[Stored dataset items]
|---|

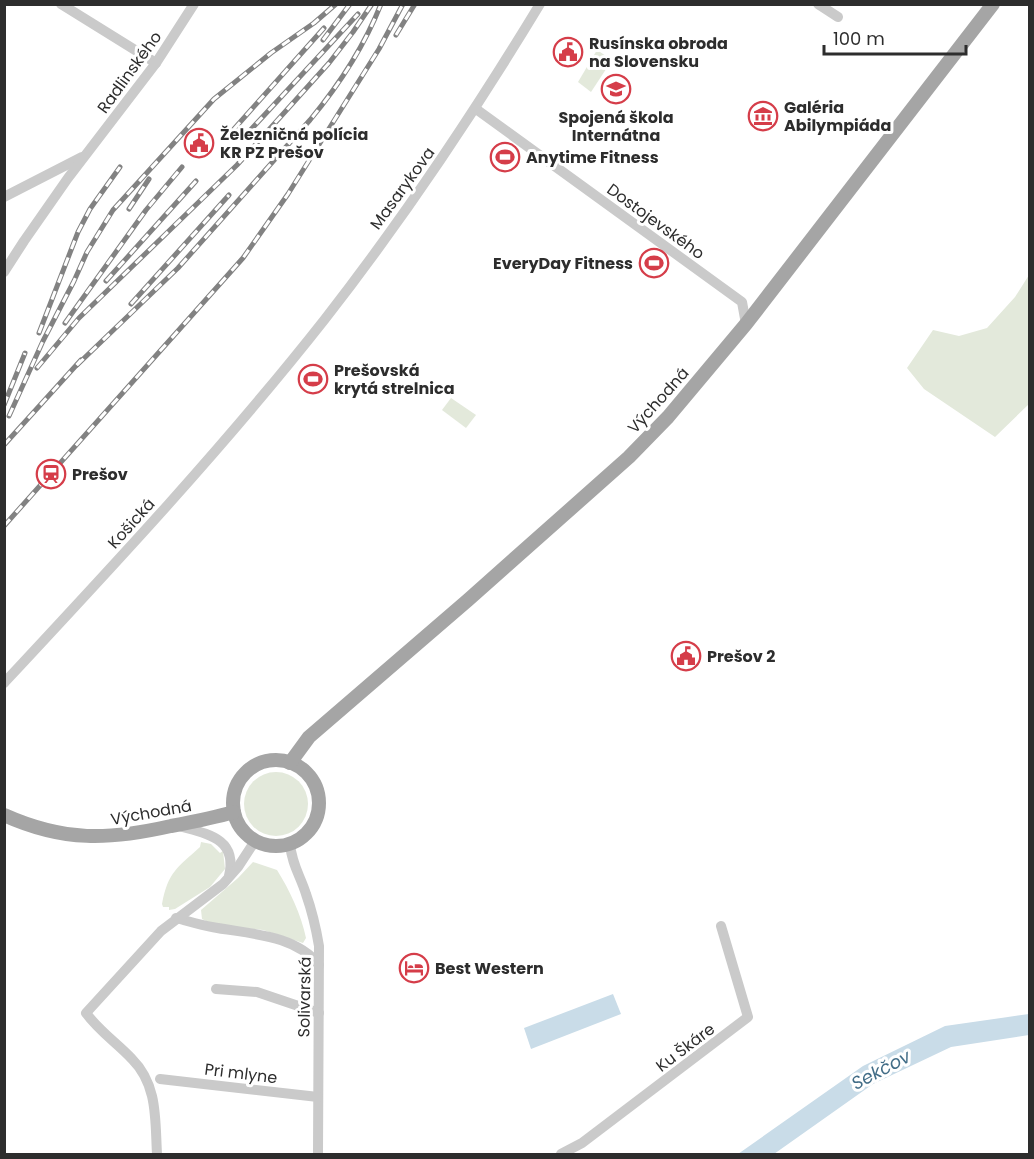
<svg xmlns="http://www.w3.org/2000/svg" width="1034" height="1159" viewBox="0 0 1034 1159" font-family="Poppins,sans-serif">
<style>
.green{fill:#e3e9db}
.water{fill:#c9dce8}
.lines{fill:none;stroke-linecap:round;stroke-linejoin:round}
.minor{stroke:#cacaca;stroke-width:10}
.major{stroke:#a5a5a5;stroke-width:14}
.rail-casing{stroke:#828282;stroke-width:5}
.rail{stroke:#fff;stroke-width:3;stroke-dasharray:9;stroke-linecap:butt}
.labels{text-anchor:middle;stroke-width:6;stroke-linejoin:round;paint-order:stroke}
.poi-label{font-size:16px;font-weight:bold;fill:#2d2d2d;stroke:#fff;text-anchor:start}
.street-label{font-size:16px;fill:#2d2d2d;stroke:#fff}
.water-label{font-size:18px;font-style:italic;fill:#426d87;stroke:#fff}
</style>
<rect width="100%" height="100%" fill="#fff"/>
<g class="green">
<polygon points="597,50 612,60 591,92 578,82"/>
<polygon points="1029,275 1029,404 995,437 924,389 907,368 933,330 959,336 987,328 1015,297"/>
<polygon points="451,398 476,415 466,428 442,410"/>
<circle cx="276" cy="804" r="32"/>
<path d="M201,842L211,844L220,853L223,851L225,869L210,887L175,909L169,910V907H163L162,904C168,872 177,868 200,847Z"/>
<path d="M253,862L277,870C290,891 301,914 306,938L303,943L263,930L212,924L202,919L201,910L238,878Z"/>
</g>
<g class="water">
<polygon points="613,994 621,1014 531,1049 524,1028"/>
<polygon points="1029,1014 1029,1035 951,1047 873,1084 774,1154 738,1154 863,1066 945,1026"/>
</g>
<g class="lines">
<g class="minor">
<polyline points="61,4 156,63"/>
<polyline points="818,4 838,17"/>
<polyline points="476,109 742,302 746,324"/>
<polyline points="4,197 82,157"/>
<polyline points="4,272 24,241 68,178 156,63 194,4"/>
<path d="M4,683C114,565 225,446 325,319C403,219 474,113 540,4"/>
<path d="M179,826C207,834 238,838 229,876"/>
<path d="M290,844C292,865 300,875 306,894C312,911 316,928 319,946L318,1154"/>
<path d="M176,918C188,921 200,925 212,927C248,934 295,934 319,965"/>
<polyline points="216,989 257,992 319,1013"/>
<polyline points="160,1079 318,1097"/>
<path d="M157,1154C155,1120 158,1085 132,1059C117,1043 99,1031 86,1013L161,931L223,884L238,867L255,841"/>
<polyline points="561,1154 582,1143 748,1017 721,926"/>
</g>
<g class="major">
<circle cx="276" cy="803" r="43"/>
<polyline points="290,763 309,737 468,600 629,457 668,417 746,324 993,4"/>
<path d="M4,815C64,842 109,840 171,826C192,822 213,818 234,812"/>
</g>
<g class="rail-casing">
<g id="rail">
<polyline points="396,35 415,4"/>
<polyline points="323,40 350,4"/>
<polyline points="234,129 324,28"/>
<polyline points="244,137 358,14"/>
<polyline points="129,209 149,179"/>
<polyline points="106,281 196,181"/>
<polyline points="131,304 229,195"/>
<polyline points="65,323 146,210 182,167"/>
<polyline points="39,333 78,232 90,209 120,167"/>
<path d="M77,365L178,268L310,120C339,85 364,47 381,4"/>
<polyline points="37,368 79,318 237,165 329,63 353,32 372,4"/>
<polyline points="4,405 25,353"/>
<polyline points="9,416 43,341 74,281 87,252 113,210 214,99 271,53 314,23 336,4"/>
<polyline points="4,445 81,360"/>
<polyline points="4,526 243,258 288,194 379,49 403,4"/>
</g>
</g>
<use href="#rail" class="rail"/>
</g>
<defs>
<g id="civic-ring" transform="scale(1.5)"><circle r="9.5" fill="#fff" stroke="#d53d49" stroke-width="1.5"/><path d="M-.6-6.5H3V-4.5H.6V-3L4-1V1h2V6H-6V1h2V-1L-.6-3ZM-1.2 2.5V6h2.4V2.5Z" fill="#d53d49"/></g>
<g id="school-ring" transform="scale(1.5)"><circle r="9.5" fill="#fff" stroke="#d53d49" stroke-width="1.5"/><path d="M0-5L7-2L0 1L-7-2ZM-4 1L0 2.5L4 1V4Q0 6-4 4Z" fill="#d53d49"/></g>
<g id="museum-ring" transform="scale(1.5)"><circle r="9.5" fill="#fff" stroke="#d53d49" stroke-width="1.5"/><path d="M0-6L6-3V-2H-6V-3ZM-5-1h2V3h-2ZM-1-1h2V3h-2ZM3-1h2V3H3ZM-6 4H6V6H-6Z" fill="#d53d49"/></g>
<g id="stadium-ring" transform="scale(1.5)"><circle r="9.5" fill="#fff" stroke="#d53d49" stroke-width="1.5"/><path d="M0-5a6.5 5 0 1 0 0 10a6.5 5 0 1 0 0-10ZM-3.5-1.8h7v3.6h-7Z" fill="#d53d49"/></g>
<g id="station-ring" transform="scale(1.5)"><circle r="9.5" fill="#fff" stroke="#d53d49" stroke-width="1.5"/><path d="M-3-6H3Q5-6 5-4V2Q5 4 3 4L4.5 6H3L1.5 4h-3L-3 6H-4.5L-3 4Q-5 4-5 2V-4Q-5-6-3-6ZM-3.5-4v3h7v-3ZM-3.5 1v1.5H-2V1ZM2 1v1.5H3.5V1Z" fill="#d53d49"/></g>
<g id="hotel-ring" transform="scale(1.5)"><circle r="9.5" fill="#fff" stroke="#d53d49" stroke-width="1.5"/><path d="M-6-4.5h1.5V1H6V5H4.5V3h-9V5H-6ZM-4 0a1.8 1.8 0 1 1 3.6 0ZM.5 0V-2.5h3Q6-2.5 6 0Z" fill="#d53d49"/></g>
</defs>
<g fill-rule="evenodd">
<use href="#civic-ring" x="568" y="52"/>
<use href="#school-ring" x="616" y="89"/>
<use href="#museum-ring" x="763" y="116"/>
<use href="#civic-ring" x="199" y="143"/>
<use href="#stadium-ring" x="505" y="157"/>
<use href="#stadium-ring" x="654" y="263"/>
<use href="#stadium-ring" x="313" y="379"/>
<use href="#station-ring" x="51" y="474"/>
<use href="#civic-ring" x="686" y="656"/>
<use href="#hotel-ring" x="414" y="968"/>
</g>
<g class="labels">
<g class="poi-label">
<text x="589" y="49">Rusínska obroda<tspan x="589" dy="18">na Slovensku</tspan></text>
<text x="784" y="113">Galéria<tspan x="784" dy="18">Abilympiáda</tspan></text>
<text x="616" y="123" text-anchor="middle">Spojená škola<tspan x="616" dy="18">Internátna</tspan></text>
<text x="220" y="140">Železničná polícia<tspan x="220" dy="18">KR PZ Prešov</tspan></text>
<text x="526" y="163">Anytime Fitness</text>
<text x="633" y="269" text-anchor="end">EveryDay Fitness</text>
<text x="334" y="376">Prešovská<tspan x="334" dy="18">krytá strelnica</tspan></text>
<text x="72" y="480">Prešov</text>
<text x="707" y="662">Prešov 2</text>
<text x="435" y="974">Best Western</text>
</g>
<g class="street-label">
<text transform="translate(129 72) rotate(-54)" y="6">Radlinského</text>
<text transform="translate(402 188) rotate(-54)" y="6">Masarykova</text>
<text transform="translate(656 221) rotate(36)" y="6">Dostojevského</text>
<text transform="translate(658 400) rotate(-48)" y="6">Východná</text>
<text transform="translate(131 523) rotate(-48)" y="6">Košická</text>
<text transform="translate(151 812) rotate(-10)" y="6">Východná</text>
<text transform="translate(304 997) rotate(-89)" y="6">Solivarská</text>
<text transform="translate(685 1047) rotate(-37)" y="6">Ku Škáre</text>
<text transform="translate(241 1073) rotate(7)" y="6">Pri mlyne</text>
</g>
<g class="water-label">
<text transform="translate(881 1070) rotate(-28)" y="6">Sekčov</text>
</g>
</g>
<rect width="1034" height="1159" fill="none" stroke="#2d2d2d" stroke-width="12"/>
<path d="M824 45v9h142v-9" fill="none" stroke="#2d2d2d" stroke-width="3"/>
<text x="833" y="45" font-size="18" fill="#2d2d2d" stroke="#ffffff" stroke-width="4.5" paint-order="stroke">100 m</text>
</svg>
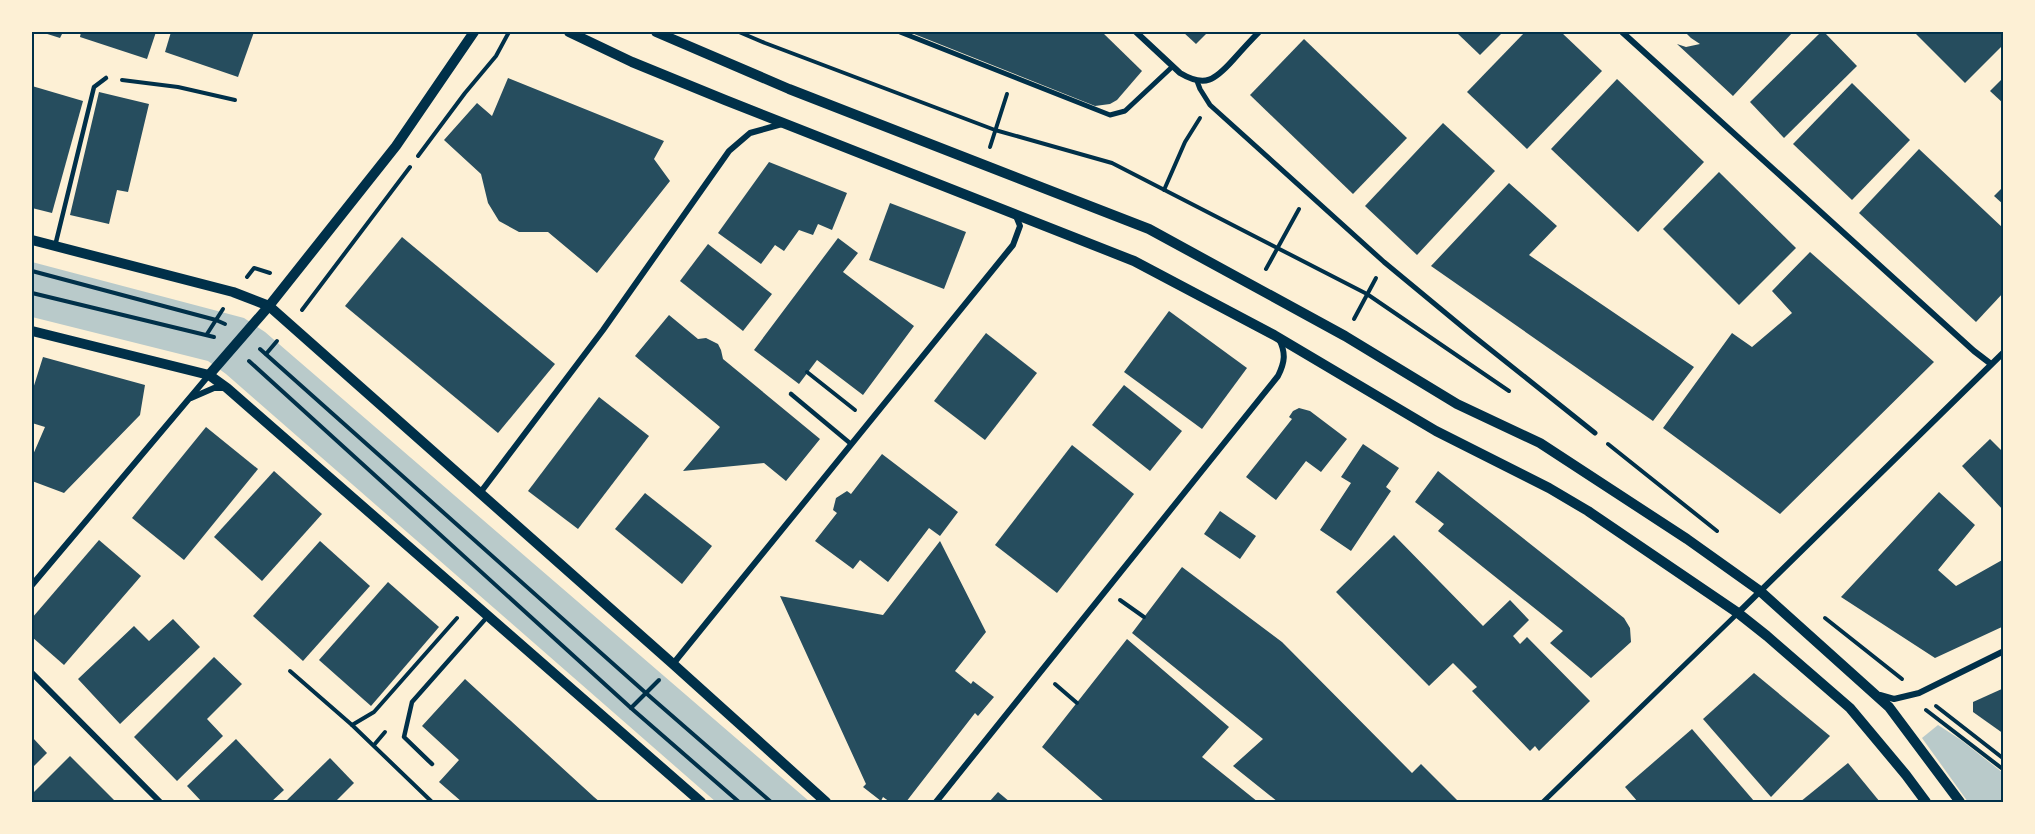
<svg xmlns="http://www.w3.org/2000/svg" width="2035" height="834" viewBox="0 0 2035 834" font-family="'Space Grotesk',sans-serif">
<rect width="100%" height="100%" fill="#fdf0d5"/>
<g fill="#b9caca">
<path d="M32,262L244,318L265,332L810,802H716L226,374L208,361L32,317Z"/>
<path d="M1938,725L1961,740L2003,773V802H1968L1922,738Z"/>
</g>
<g fill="#264d5e">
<path d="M41,32H63L60,38Z"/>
<path d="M81,32H156L147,59L80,37Z"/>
<path d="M171,32H254L238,77L165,52Z"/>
<path d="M909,32H1102L1142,71L1117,100L1110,104L1095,106Z"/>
<path d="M1183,32H1208L1196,44Z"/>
<path d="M1456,32H1503L1480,55Z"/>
<path d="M1525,32H1561L1602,71L1527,149L1467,92Z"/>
<path d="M1685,32H1793L1733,96L1677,44L1686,47L1700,44L1691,38Z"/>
<path d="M1821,32H1824L1857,66L1784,138L1750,102Z"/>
<path d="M1914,32H2004V44L1965,83Z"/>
<path d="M1304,39L1407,138L1353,194L1250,95Z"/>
<path d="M2004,77V104L1990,91Z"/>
<path d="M508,78L664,141L654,159L670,181L597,273L548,232H519L499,221L488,203L481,174L444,140L477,103L492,116Z"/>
<path d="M1617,79L1704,162L1638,232L1551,149Z"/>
<path d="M1852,83L1910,140L1852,200L1793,144Z"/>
<path d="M32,86L83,101L52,213L32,208Z"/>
<path d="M99,92L149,104L128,192L117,190L109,224L70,215Z"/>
<path d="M1443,123L1495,171L1417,255L1365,206Z"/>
<path d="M1919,149L2004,229V292L1976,322L1859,213Z"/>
<path d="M769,162L847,193L832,230L818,224L813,235L799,230L784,251L775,245L761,264L718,233Z"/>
<path d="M1719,172L1796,248L1739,305L1663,229Z"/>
<path d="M1509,183L1557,226L1529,255L1694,367L1653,421L1431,266Z"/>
<path d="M2004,186V205L1994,196Z"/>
<path d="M890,203L966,232L944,289L869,260Z"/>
<path d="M402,237L555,364L498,433L345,306Z"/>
<path d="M838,238L858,253L843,272L914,326L863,395L817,360L799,384L754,350Z"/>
<path d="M708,244L772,294L743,331L680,281Z"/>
<path d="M1810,252L1934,362L1780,514L1663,428L1732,333L1752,347L1792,313L1772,291Z"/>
<path d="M1169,311L1247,368L1202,429L1124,372Z"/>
<path d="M669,315L698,339L706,338L718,344L721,350L723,359L820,439L786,481L764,463L683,471L720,427L635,356Z"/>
<path d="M986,333L1037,373L985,440L934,401Z"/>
<path d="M43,357L145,385L140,415L64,493L32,481V457L45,427L32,423V392Z"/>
<path d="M1124,385L1182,431L1150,471L1092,425Z"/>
<path d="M599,397L649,436L578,529L528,491Z"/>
<path d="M1299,408L1310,411L1347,439L1321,472L1306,461L1276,500L1246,477L1292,419L1289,417L1293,411Z"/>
<path d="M206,427L258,469L184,560L132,518Z"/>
<path d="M1990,439L2004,453V511L1962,466Z"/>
<path d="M1363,444L1399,468L1386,487L1391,491L1351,551L1320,530L1351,483L1341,477Z"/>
<path d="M1072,445L1134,494L1057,593L995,545Z"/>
<path d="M882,454L958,512L940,536L929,528L888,582L860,560L853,569L815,541L837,513L833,510L836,498L847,491L851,494Z"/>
<path d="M274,471L322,514L262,581L214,537Z"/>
<path d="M1438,471L1624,618L1630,628L1631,642L1591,678L1550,643L1563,631L1438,531L1444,524L1415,502Z"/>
<path d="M1939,492L1975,525L1938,570L1956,586L2004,559V626L1935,658L1841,597Z"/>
<path d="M645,493L712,546L682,584L615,529Z"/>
<path d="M1220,511L1256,536L1240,559L1204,534Z"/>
<path d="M1394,535L1483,626L1510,600L1529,620L1513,636L1520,644L1527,637L1590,701L1539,751L1535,746L1530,751L1472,691L1477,687L1453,663L1429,686L1336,592Z"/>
<path d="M99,540L141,576L64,665L32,637V618Z"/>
<path d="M320,541L370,586L303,661L253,616Z"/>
<path d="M940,541L986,632L955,671L971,684L973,681L994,697L978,716L975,713L906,802H890L883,797L881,801L863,787L866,784L780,596L883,615Z"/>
<path d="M1182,567L1282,642L1412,773L1421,764L1459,802H1278L1233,766L1263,739L1132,633Z"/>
<path d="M388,582L439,627L371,706L319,660Z"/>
<path d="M173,619L200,647L120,724L78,679L134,626L149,641Z"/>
<path d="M1127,639L1229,727L1202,757L1258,802H1105L1042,747Z"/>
<path d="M214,657L242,684L207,719L223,736L177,781L134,737Z"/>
<path d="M1754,673L1830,736L1771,797L1703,719Z"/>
<path d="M465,679L594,797L600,802H462L439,782L459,760L422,726Z"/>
<path d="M2004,688V734L1973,712V702Z"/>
<path d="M1692,729L1754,801L1753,802H1638L1625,787Z"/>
<path d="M32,737L47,753L32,768Z"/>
<path d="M236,739L284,790L271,802H202L187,786Z"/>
<path d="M70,756L116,802H32V794Z"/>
<path d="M330,758L354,783L335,802H285Z"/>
<path d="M1848,763L1880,802H1800Z"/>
<path d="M998,792L1010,802H989Z"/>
</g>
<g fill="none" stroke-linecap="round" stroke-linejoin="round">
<g stroke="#003049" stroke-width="4">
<path d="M739,32L765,43L995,130L1112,163L1367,294L1509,391"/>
<path d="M122,80L178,87L235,100"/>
<path d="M990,147L1007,94"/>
<path d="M418,156L465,93L496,56L509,32"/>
<path d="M1164,190L1185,142L1200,118"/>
<path d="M1266,269L1299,209"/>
<path d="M32,271L216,320L225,324"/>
<path d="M247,277L254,268L270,273"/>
<path d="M32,293L214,337"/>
<path d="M302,310L410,167"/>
<path d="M1354,319L1376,278"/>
<path d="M207,334L223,309"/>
<path d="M260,349L647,694L771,802"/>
<path d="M266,354L277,341"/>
<path d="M249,361L631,708L739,802"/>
<path d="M807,372L855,410"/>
<path d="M1608,444L1717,531"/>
<path d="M1120,600L1144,617"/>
<path d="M1825,618L1902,679"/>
<path d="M290,671L352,725"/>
<path d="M1055,684L1077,703"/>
<path d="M1936,706L2004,759"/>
<path d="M631,708L659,680"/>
<path d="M1926,710L2004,770"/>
<path d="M374,745L385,732"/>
<path d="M432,802L352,725L374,712L457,618"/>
</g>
<g stroke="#003049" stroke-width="4.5">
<path d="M55,246L94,87L106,78"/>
<path d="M791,394L851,444"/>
<path d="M432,764L404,737L412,702L488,616"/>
</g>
<g stroke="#003049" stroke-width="5">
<path d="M900,32L1110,115L1125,111L1172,67"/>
<path d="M1197,81L1200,89L1210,105L1384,262L1471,334L1595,433"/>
<path d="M1543,802L1738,613"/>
</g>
<g stroke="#003049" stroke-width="6">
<path d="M1136,32L1180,73C1205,88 1215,80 1233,60C1241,51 1250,41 1259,32"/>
<path d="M1622,32L1974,351L1991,364"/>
<path d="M191,398L214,388H224"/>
<path d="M480,493L603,330L729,151L750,133L782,124"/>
<path d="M32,585L209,375"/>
<path d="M1738,613L2004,352"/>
<path d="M673,664L1013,245L1020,226L1016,216"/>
<path d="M32,673L160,802"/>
<path d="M1880,695L1894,699L1919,693L2004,651"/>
<path d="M936,802L1278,376C1285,362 1286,353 1279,339"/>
</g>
<g stroke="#003049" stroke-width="10">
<path d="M569,32L632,62L725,100L1134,261L1274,335L1436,431L1549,488L1588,511L1738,613L1767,636L1850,708L1906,775L1926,802"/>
<path d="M656,32L789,89L1149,229L1345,336L1457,404L1540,443L1687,539L1760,591L1889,707L1960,802"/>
<path d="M32,240L233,292L269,306L673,664L826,802"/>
<path d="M32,331L209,375L227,388L701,802"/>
<path d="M209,375L269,306L396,146L474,32"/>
</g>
</g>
<rect width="2035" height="834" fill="none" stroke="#fdf0d5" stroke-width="66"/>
<rect x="33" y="33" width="1969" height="768" fill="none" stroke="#003049" stroke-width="2"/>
</svg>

|---|

Wherever a line in the data above contains the word "linecap", copy that line.

.lines{fill:none;stroke-linecap:round;stroke-linejoin:round}
.rail{stroke:#fff;stroke-width:3;stroke-dasharray:9;stroke-linecap:butt}
<g fill="none" stroke-linecap="round" stroke-linejoin="round">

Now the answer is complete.